なぜこんなことになっているかというと、仕事に忙殺されてノックダウンしたのだ。ちなみに突っ伏している下に書類があって、よだれで濡れているんだけどそれ大丈夫なのか?
「おい、エーナ。起きろって」
「う、うう……」
声に反応してどうにか頭が上がる……が、目が半開きでちょっと怖い。もう一度声を掛けようかと口を開こうとした時……ようやくエーナは完全に目を開けた。
「う、うお……おお?」
焦点の合っていない目で顔を向ける。そこで俺は、
「おいエーナ、せめてよだれは拭け」
「あ、うん……」
俺の姿を認め、それでようやく自分がどういう状況なのかを理解したらしい……袖でよだれを拭った後、ボサボサになってしまった栗色の髪をわしゃわしゃと手でとかし、幼さの残る声で、
「あー、ディアス……?」
「呼ばれて来たぞ。頭は働いているか?」
「お、おお……うん、思い出した思い出した。ようこそディアス」
「……今更キリッとしても遅いぞ」
俺はこれ見よがしにため息をつく。
――事務方として日々仕事に追われている彼女こそ『六大英傑』の一人であるエーナだ。ギルド支給の制服姿なのはノナと同じで、腰くらいまで届く栗色の髪に、とても槍を持って戦うとは思えない温和でおっとりとした顔つきと声が特徴的な美人……ではあるのだが、現在は髪はボサボサ目元にうっすらクマもあるし、正直見てくれは悪い。

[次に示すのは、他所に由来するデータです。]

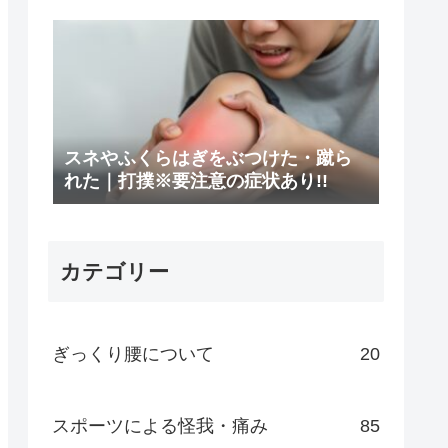
スネやふくらはぎをぶつけた・蹴ら
れた｜打撲※要注意の症状あり!!
カテゴリー
ぎっくり腰について
20
スポーツによる怪我・痛み
85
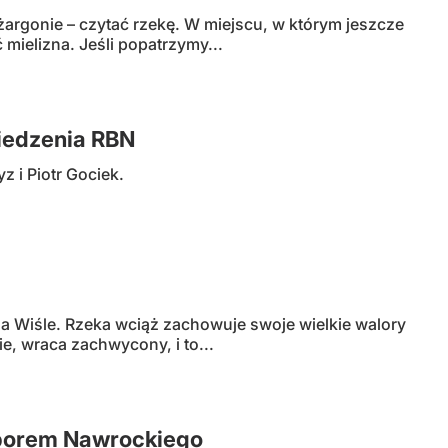
żargonie – czytać rzekę. W miejscu, w którym jeszcze
 mielizna. Jeśli popatrzymy...
siedzenia RBN
 i Piotr Gociek.
 na Wiśle. Rzeka wciąż zachowuje swoje wielkie walory
ie, wraca zachwycony, i to...
yborem Nawrockiego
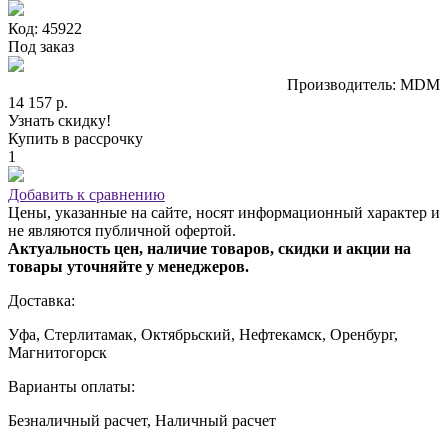
Код: 45922
Под заказ
Производитель: MDM
14 157 р.
Узнать скидку!
Купить в рассрочку
1
Добавить к сравнению
Цены, указанные на сайте, носят информационный характер и
не являются публичной офертой.
Актуальность цен, наличие товаров, скидки и акции на
товары уточняйте у менеджеров.
Доставка:
Уфа, Стерлитамак, Октябрьский, Нефтекамск, Оренбург,
Магнитогорск
Варианты оплаты:
Безналичный расчет, Наличный расчет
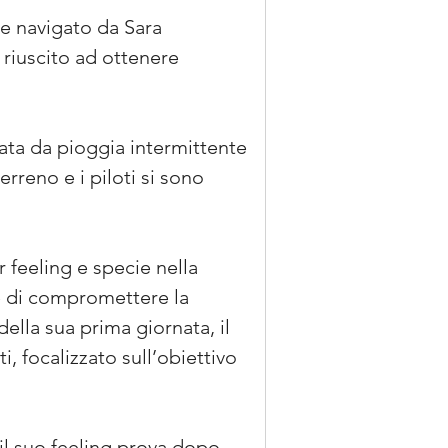
 e navigato da Sara 
 riuscito ad ottenere 
zata da pioggia intermittente 
rreno e i piloti si sono 
r feeling e specie nella 
re di compromettere la 
ella sua prima giornata, il 
i, focalizzato sull’obiettivo 
il suo feeling prova dopo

「お前、魔王との戦いの際に労働状況を改善するとか言っていなかったか?」
「やろうと思ったよ。やる前に騒動が次から次へと舞い込むんだよ……」
「まったく……言っておくけど、部外者が見ちゃまずい資料とかあるだろうし、ギルドの仕事は手伝ってやれないぞ」
「それはわかってる……改めてようこそディアス――」
と、仕切り直しとばかりに言った矢先、左右に積まれていた資料がとうとう限界を迎えて倒れ、執務机の上で雪崩を発生させた。エーナは体を離していたので頭から被るなどということにはならなかったが、俺と彼女の間には紙の壁が生まれる。
「……とりあえず、整理するか?」
「うん……」
「何か手伝えることはあるか?」
「可能な限り文面を見ないようにしながら、適当に床に置いて……」
「わかったよ。あー、ミリアとアルザ、手伝ってもらえるか。それと、紙で指を切ったりしないように注意しなよ」
そう告げつつ、俺は資料に対し涙目になっているエーナと共に、紙束をまとめ始めたのだった。